TASK PROMPT:
Using the material below, copy every line where "Adenocarcinoma" appears.

[PROVIDED MATERIAL — start]

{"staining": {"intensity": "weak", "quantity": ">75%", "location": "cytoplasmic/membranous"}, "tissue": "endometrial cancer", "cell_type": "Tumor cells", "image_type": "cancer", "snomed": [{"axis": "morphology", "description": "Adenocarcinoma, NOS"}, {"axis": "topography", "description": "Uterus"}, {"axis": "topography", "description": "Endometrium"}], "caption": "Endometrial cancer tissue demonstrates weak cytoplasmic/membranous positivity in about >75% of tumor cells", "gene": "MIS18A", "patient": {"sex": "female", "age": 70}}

[PROVIDED MATERIAL — finish]
[PROVIDED MATERIAL — start]

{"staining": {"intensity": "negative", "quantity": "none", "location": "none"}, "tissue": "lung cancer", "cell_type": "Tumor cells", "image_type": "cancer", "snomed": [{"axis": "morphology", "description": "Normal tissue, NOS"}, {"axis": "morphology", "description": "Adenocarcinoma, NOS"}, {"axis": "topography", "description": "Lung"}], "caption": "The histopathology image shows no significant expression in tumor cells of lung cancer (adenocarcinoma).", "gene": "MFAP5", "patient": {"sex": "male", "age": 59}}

[PROVIDED MATERIAL — finish]
[PROVIDED MATERIAL — start]

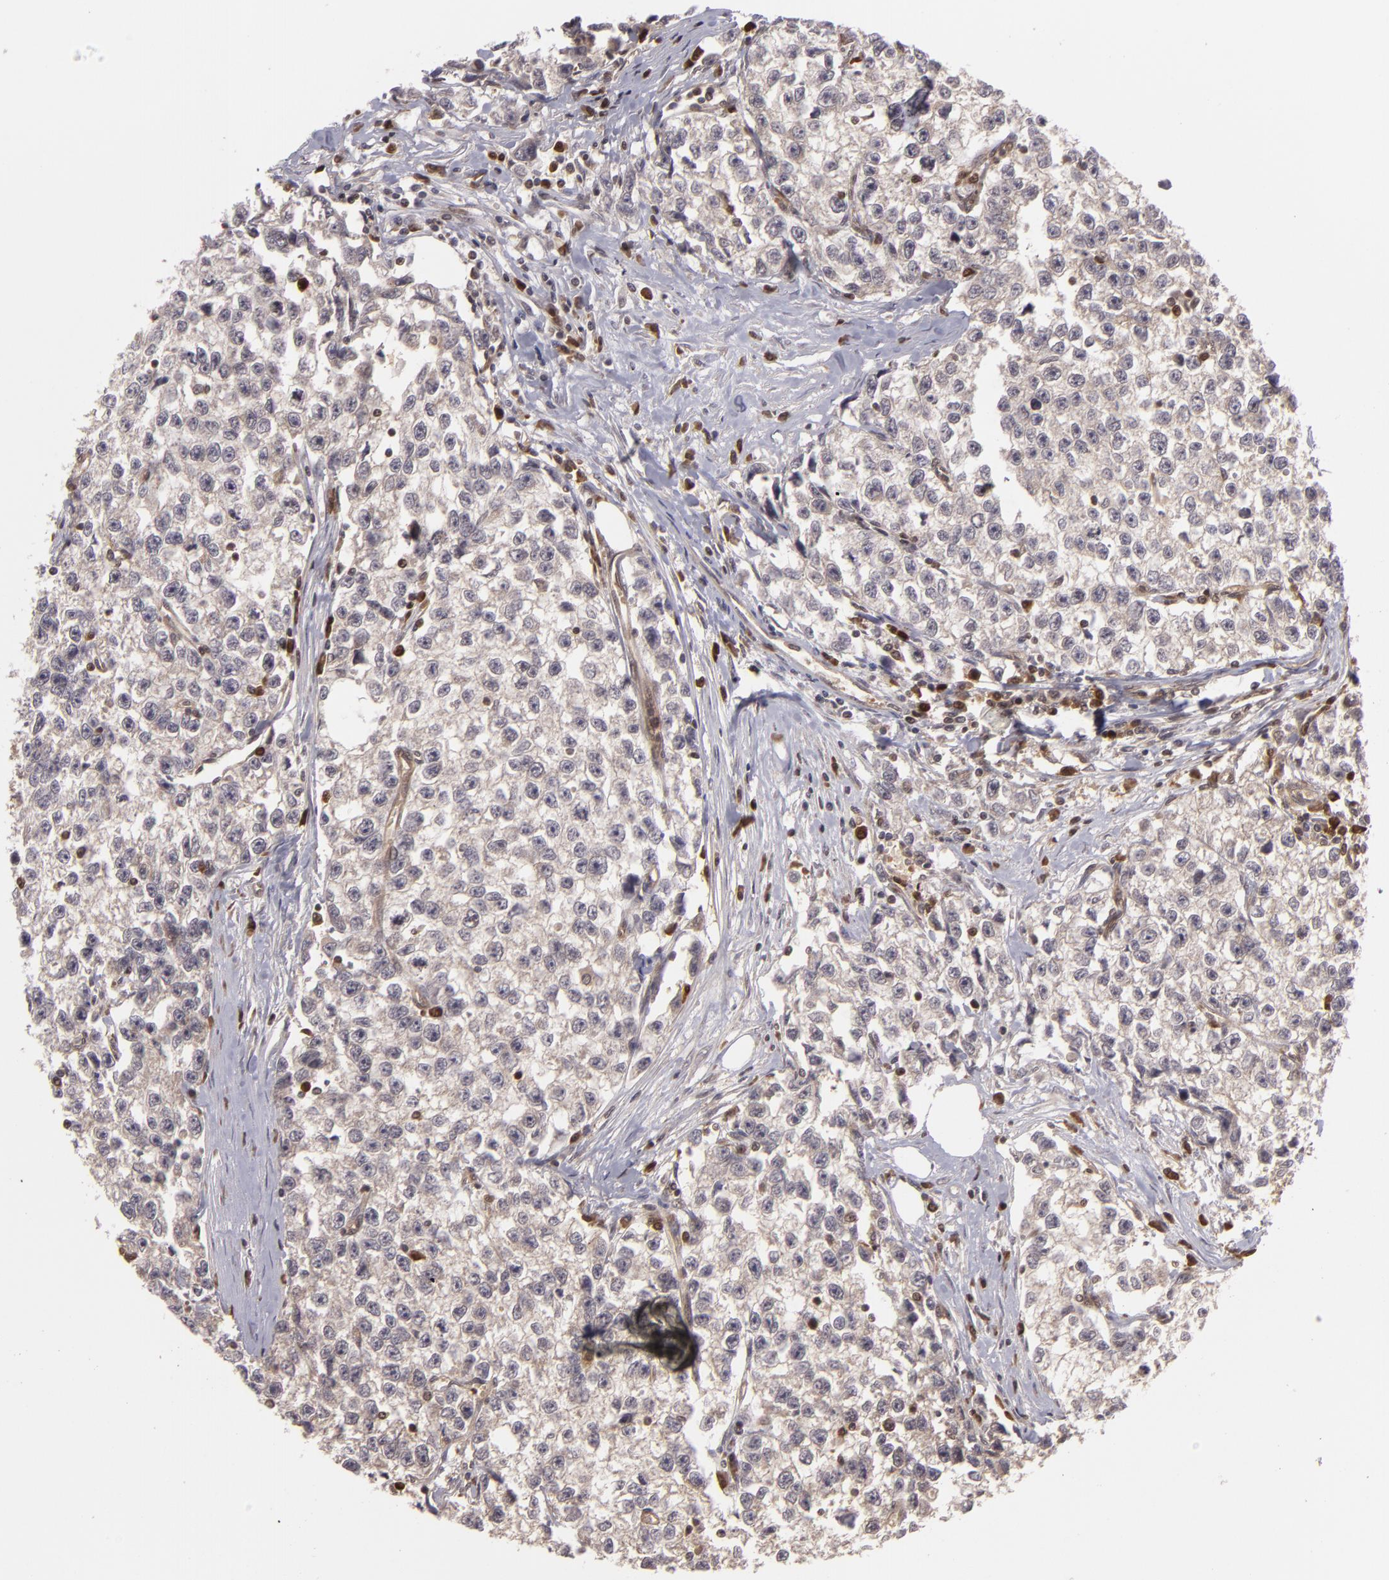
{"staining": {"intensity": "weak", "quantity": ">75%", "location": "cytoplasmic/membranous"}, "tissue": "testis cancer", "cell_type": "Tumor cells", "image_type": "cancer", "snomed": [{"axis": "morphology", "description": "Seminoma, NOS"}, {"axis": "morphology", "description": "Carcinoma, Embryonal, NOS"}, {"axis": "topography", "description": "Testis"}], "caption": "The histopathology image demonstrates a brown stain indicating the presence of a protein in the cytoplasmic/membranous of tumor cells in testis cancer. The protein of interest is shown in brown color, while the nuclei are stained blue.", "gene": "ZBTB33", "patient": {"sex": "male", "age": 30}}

[PROVIDED MATERIAL — finish]

OUTPUT OF THE EXERCISE:
{"staining": {"intensity": "weak", "quantity": ">75%", "location": "cytoplasmic/membranous"}, "tissue": "endometrial cancer", "cell_type": "Tumor cells", "image_type": "cancer", "snomed": [{"axis": "morphology", "description": "Adenocarcinoma, NOS"}, {"axis": "topography", "description": "Uterus"}, {"axis": "topography", "description": "Endometrium"}], "caption": "Endometrial cancer tissue demonstrates weak cytoplasmic/membranous positivity in about >75% of tumor cells", "gene": "MIS18A", "patient": {"sex": "female", "age": 70}}
{"staining": {"intensity": "negative", "quantity": "none", "location": "none"}, "tissue": "lung cancer", "cell_type": "Tumor cells", "image_type": "cancer", "snomed": [{"axis": "morphology", "description": "Normal tissue, NOS"}, {"axis": "morphology", "description": "Adenocarcinoma, NOS"}, {"axis": "topography", "description": "Lung"}], "caption": "The histopathology image shows no significant expression in tumor cells of lung cancer (adenocarcinoma).", "gene": "MFAP5", "patient": {"sex": "male", "age": 59}}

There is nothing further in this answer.